ABOUT THIS TASK -
Without the pictures, restate all of the data below word for word.

Stored dataset items
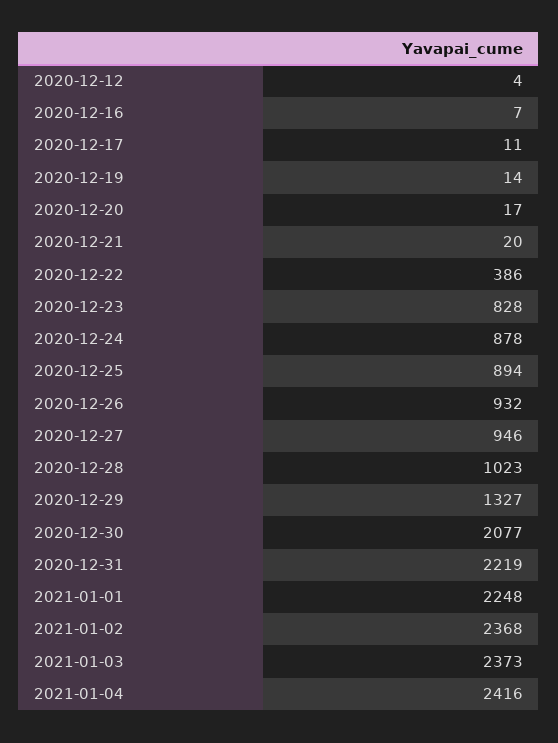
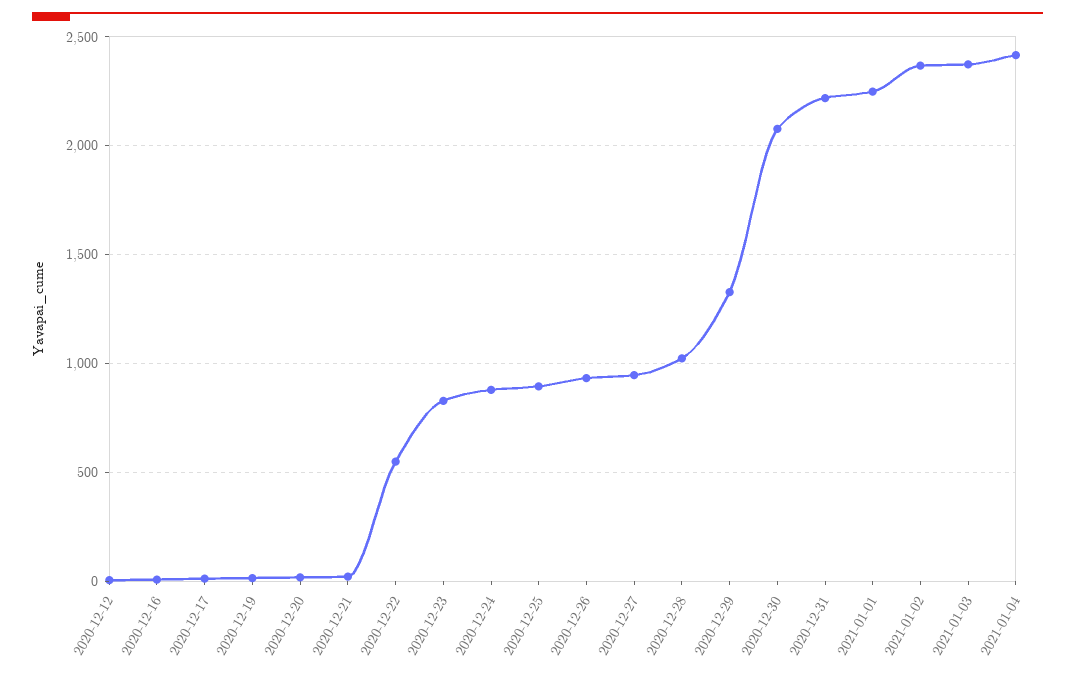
2020-12-22: 386 -> 550

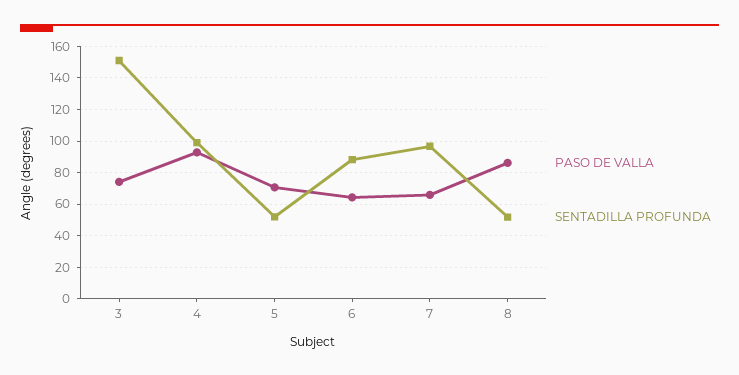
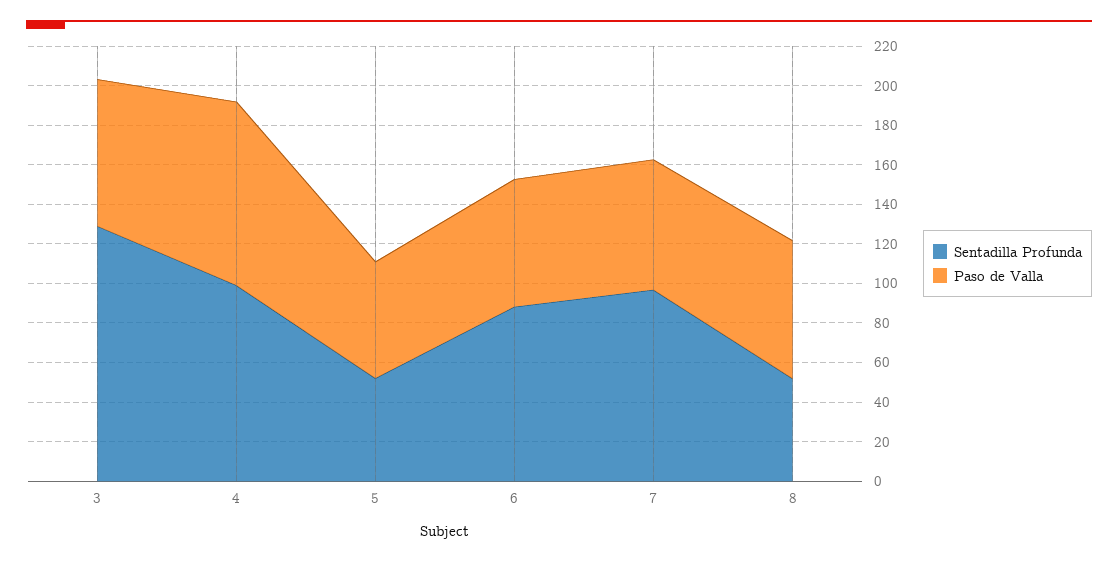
SENTADILLA PROFUNDA, 3: 150 -> 130
PASO DE VALLA, 5: 70 -> 60
PASO DE VALLA, 8: 85 -> 70

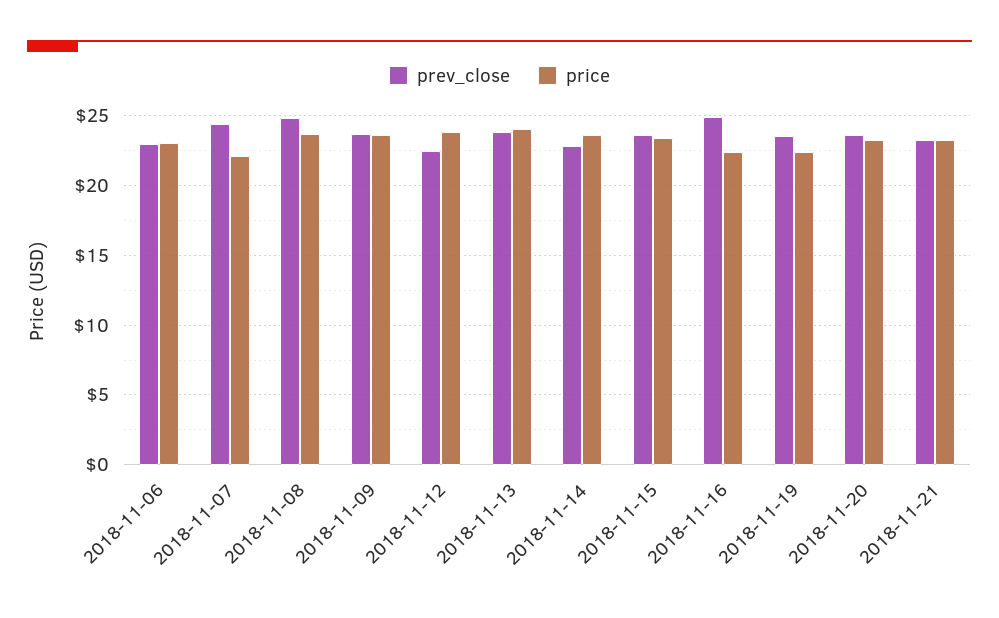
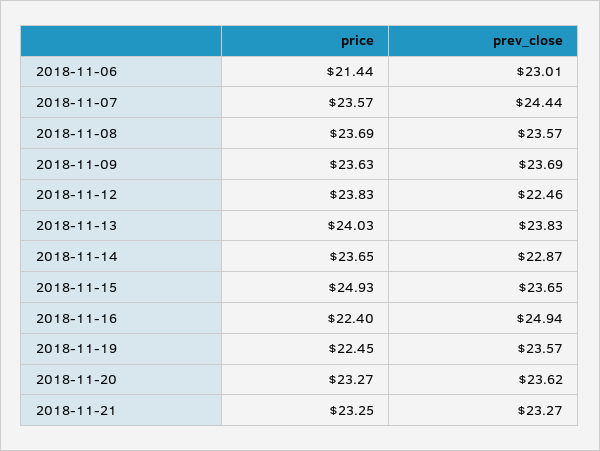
price, 2018-11-06: 23 -> 21.44
price, 2018-11-07: 22 -> 23.57
prev_close, 2018-11-08: 25 -> 23.57
price, 2018-11-15: 23.5 -> 24.93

SOLUTION -
2020-12-22: 386 -> 550

SENTADILLA PROFUNDA, 3: 150 -> 130
PASO DE VALLA, 5: 70 -> 60
PASO DE VALLA, 8: 85 -> 70

price, 2018-11-06: 23 -> 21.44
price, 2018-11-07: 22 -> 23.57
prev_close, 2018-11-08: 25 -> 23.57
price, 2018-11-15: 23.5 -> 24.93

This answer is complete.